The Addicks finished in third place and sealed promotion on final day thanks to a 3-1 victory over Preston North End at The Valley.
1976Killer tops scoring charts
An eventful return to the Second Division saw Charlton finish ninth and reach the fifth round of the FA Cup, with the run coming to an end against Wolverhampton Wanderers at Molineux in front of 7,000 travelling supporters.
Derek Hales finished as the league’s top scorer with 28 goals and the striker added a further three to his tally in cup competitions, bringing his total for the 1975/76 season to 31 goals in 50 appearances.
The following season, Hales’ goalscoring record was even more impressive, scoring 18 goals in 19 games, including a hat-trick against Hull City at The Valley with the second of his three goals winning ITV’s goal of the season, before he departed to join Derby County in the top flight.
1980Relegated back to the third tier
Charlton suffered their fourth relegation following five years in the Second Division, dropping into the third tier after finishing bottom in 1980/81.

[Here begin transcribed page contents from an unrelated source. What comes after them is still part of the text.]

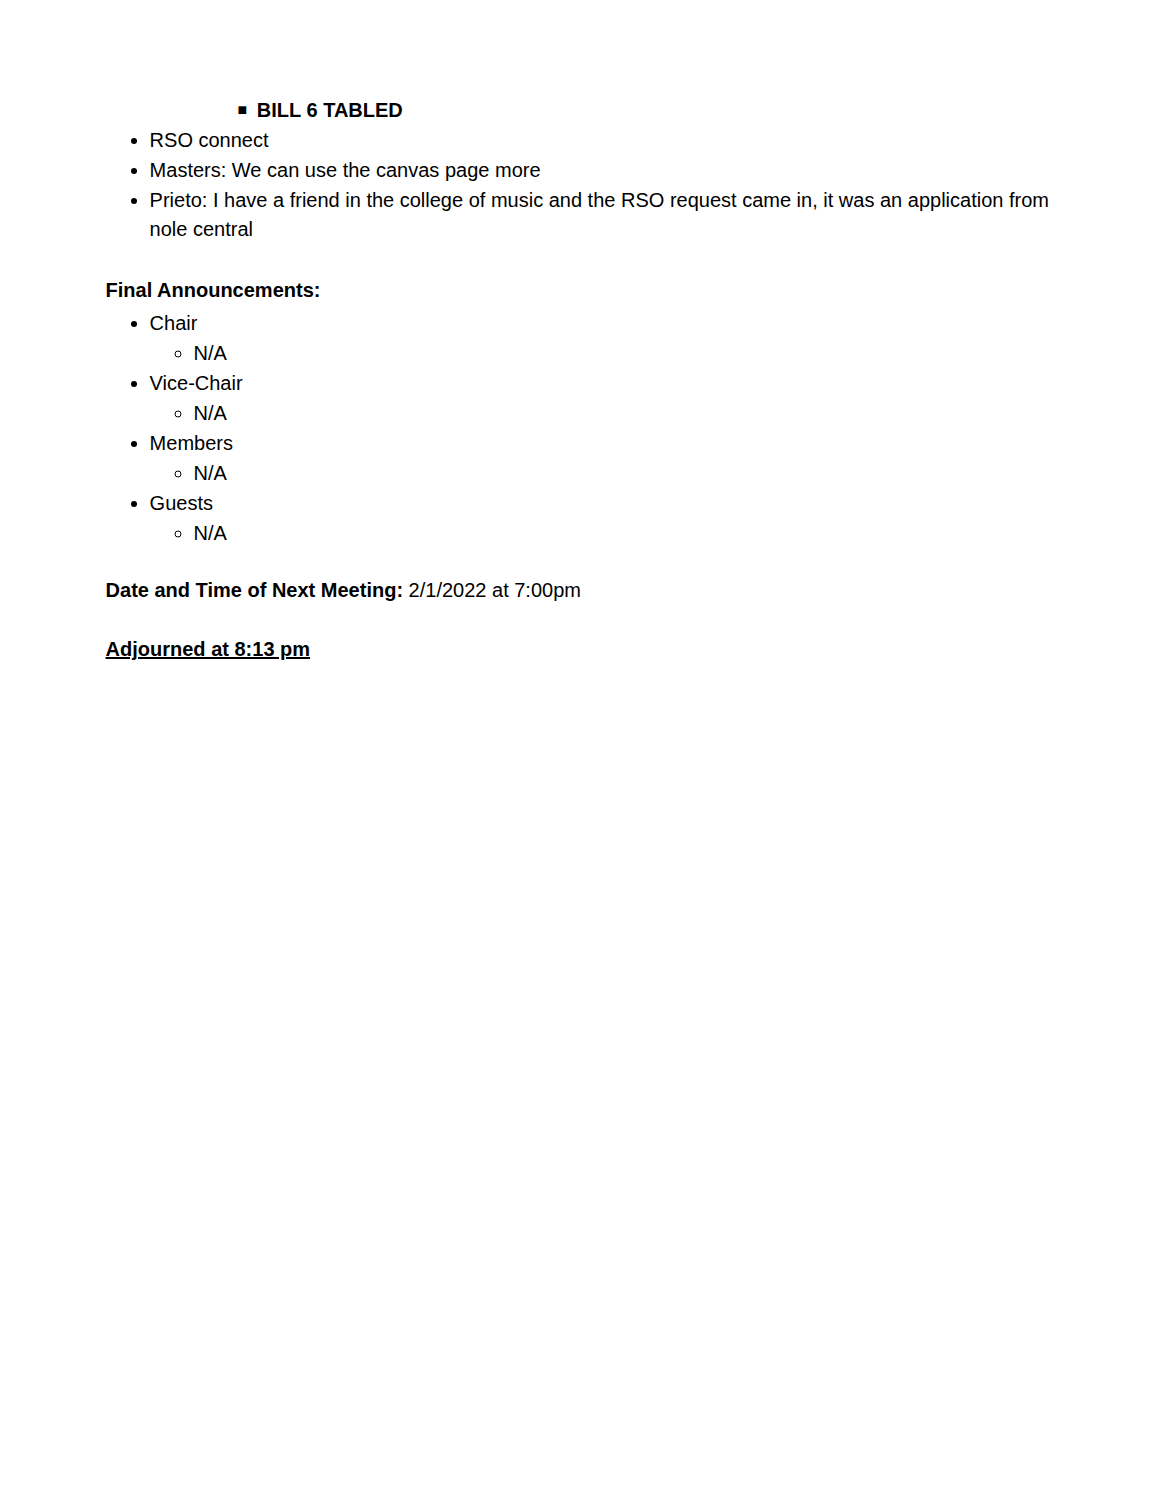BILL 6 TABLED
RSO connect
Masters: We can use the canvas page more
Prieto: I have a friend in the college of music and the RSO request came in, it was an application from nole central
Final Announcements:
Chair
N/A
Vice-Chair
N/A
Members
N/A
Guests
N/A
Date and Time of Next Meeting: 2/1/2022 at 7:00pm
Adjourned at 8:13 pm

Andy Nelson had been relieved of his duties as Manager in March 1980 and was replaced by former player Mike Bailey, who could not save his side from the drop, but was tasked with bouncing straight back 12 months later.
1981Promoted to second division after one season back in third tier
Mike Bailey led Charlton back to the Second Division after just one season in the third tier, finishing in third place, just two points behind champions Rotherham United.
Teenage forward Paul Walsh was the club’s leading marksman, netting 18 goals, while promotion was eventually secured with a 2-1 victory over Carlisle United at Brunton Park on April 25th, 1981.
1982Allan Simonsen arrives and Lennie Lawrence named manager
The Gliksten family’s 50-year ownership of Charlton came to an end when Mark Hulyer bought the club, becoming the youngest chairman in the Football League, although Michael Gliksten retained the freehold to The Valley.
In October 1982, Charlton made a signing that shook the world of football, bringing former European Footballer of the Year Allan Simonsen to The Valley from Barcelona for £300,000.
Simonsen would only make 17 appearances, scoring nine goals before being released on a free transfer, with financial difficulties beginning to pile up in SE7 and Hulyer falling behind on his rental agreement.
Meanwhile, Reserve Team Manager Lennie Lawrence took over from Ken Craggs as boss in November and he led the Addicks to safety.
A tense final-day clash against Bolton Wanderers at The Valley saw Charlton score four goals in the last 22 minutes to secure their Second Division status with a 4-1 victory.